On-Demand (user-triggered via File_RunSweep IPC)
+-- FileManager.runSweep -- runs two concurrent passes and returns one
                            OrphanReport when both settle:
                            • runFileSweep:       cleans orphan UUID files +
                                                  *.tmp-<uuid> residues
                            • runDbSweep (internal helper — NOT a separate
                              lifecycle service, NOT scheduled):
                              temp-session ref prune + orphan-entry report
                              per §7 Layer 3

Singletons / Primitives (no lifecycle):
+-- services/file/utils/*         -- file-module path/API helpers
+-- @main/utils/file/*            -- shared raw FS helpers
+-- DanglingCache                 -- file_module singleton, populated lazily
+-- DirectoryWatcher              -- consumable class, created via factory

Data Services (not lifecycle, managed by DataApiService):
+-- FileEntryService              -- entry CRUD (pure DB)
+-- FileRefService                -- ref reads/counts + temp-session memory refs

Deferred introduction (after AI SDK is stable):

  • FileUploadService (lifecycle service) + FileUploadRepository

6.2 Startup Timeline

                     BeforeReady
                          |
                      DbService
                          |
                     app.whenReady()
                          |
                          v     WhenReady
                     FileManager.onInit():
                       1. await DanglingCache.initFromDb()
                          (SELECT id, externalPath FROM file_entry
                           WHERE origin='external'
                           — external rows are never trashed by invariant)
                       2. register only temporary legacy File_* compatibility
                          handlers that have not yet moved to IpcApi
                          (version cache constructs at field-init time;
                           §3.6 broadcast wiring is deferred to Phase 2)
                                   │
                          (ready signal emitted immediately)
                          │
                          ▼
                      onAllReady()
                          │
                          ▼ (on-demand, when cleanup UI calls File_RunSweep)
                 FileManager.runSweep — runs concurrently:
                   • FS-level: UUID files not in DB → unlink,
                     *.tmp-<uuid> → unlink
                   • DB-level: temp-session ref prune + orphan-entry report
                 (uuid here is v4 from node:crypto.randomUUID;
                  orphan sweep regex is version-agnostic)

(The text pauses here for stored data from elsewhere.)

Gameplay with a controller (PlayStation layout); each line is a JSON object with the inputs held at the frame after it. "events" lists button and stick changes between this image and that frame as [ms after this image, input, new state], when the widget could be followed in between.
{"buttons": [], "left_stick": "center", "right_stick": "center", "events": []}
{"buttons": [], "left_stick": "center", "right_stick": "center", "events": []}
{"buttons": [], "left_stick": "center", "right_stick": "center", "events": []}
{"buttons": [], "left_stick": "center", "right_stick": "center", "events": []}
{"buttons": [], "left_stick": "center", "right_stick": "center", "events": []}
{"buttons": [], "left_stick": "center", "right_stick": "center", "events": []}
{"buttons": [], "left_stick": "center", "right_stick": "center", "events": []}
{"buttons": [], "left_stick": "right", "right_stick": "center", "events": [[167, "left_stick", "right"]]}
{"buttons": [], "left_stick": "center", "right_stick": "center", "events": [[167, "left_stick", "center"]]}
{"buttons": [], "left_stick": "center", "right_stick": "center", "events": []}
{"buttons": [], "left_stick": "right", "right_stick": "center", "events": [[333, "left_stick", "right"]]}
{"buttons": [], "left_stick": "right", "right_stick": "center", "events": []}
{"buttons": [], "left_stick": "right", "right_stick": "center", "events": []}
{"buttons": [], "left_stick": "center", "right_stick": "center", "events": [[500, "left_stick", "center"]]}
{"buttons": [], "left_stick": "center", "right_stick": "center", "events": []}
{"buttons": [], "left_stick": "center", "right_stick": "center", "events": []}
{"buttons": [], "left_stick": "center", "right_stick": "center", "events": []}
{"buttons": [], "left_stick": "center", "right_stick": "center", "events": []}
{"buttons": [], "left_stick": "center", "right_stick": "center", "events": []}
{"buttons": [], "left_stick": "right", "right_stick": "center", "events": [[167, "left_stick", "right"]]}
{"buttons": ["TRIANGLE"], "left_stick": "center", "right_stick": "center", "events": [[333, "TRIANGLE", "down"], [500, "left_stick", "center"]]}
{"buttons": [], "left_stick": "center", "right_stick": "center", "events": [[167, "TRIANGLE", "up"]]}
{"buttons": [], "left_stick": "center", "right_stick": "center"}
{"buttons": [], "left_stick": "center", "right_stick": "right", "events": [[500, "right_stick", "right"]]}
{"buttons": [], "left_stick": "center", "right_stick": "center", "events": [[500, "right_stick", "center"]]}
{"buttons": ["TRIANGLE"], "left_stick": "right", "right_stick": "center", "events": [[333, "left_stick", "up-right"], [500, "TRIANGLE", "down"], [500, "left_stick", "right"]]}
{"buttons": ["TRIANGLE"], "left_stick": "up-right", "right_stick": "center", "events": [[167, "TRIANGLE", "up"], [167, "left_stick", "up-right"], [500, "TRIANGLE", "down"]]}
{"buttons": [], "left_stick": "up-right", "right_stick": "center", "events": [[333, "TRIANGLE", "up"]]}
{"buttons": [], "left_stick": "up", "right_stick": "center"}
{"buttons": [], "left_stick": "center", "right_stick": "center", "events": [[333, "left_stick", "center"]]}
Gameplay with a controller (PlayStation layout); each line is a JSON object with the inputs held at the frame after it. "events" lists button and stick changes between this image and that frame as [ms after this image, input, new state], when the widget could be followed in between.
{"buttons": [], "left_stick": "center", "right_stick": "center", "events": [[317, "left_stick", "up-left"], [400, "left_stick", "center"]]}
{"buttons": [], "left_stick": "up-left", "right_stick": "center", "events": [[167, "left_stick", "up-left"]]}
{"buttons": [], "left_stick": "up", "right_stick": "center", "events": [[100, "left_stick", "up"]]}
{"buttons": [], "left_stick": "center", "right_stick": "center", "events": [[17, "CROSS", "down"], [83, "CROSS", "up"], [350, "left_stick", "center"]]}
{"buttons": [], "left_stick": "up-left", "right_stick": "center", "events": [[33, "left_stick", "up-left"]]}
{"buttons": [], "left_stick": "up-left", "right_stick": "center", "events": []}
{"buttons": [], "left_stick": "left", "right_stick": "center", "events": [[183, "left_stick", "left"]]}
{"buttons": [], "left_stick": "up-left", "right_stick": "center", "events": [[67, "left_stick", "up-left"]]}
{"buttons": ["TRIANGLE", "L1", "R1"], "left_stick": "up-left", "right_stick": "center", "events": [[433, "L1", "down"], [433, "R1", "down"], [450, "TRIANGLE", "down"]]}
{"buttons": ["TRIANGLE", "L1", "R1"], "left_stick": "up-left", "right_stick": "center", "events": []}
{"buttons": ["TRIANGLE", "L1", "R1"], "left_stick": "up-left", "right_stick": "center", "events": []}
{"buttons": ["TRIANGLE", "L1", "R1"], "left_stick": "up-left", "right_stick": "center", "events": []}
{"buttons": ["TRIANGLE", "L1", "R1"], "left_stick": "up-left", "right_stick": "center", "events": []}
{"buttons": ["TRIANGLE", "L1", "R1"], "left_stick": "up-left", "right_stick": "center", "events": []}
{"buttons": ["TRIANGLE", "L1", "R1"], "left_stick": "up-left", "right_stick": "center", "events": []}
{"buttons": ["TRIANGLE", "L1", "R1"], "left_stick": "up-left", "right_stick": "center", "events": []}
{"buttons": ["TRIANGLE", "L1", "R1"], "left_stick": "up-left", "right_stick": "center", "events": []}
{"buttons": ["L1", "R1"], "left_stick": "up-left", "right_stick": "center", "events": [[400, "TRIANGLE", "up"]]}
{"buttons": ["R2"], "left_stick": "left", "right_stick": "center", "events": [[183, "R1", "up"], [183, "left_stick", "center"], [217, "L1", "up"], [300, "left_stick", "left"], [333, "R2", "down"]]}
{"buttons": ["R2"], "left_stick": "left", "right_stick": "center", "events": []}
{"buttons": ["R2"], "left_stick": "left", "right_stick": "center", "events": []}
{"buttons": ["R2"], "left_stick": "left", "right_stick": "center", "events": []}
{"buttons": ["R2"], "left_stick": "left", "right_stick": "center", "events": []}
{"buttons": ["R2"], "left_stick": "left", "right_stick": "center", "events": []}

Key: onInit is non-blocking — only the DanglingCache reverse-index init is awaited (a synchronous DB query, fast for typical <10k external-entry counts). No sweep runs at startup; the cleanup UI is the sole trigger for runSweep via the File_RunSweep IPC channel.

6.3 Dependency Declarations for Business Services

Any business service that consumes FileManager needs @DependsOn(FileManager):

<AnyBusinessService>
  @DependsOn(FileManager)
  +-- queries entries via fileEntryService (no FS side effect)
  +-- owns persistent *_file_ref rows directly; uses fileRefService for ref reads/counts or temp_session refs
  +-- reads file content via FileManager (FS)
  +-- (optional) owns DirectoryWatcher instances via the factory

Specific services and their dependency declarations are registered by each business module in serviceRegistry.ts.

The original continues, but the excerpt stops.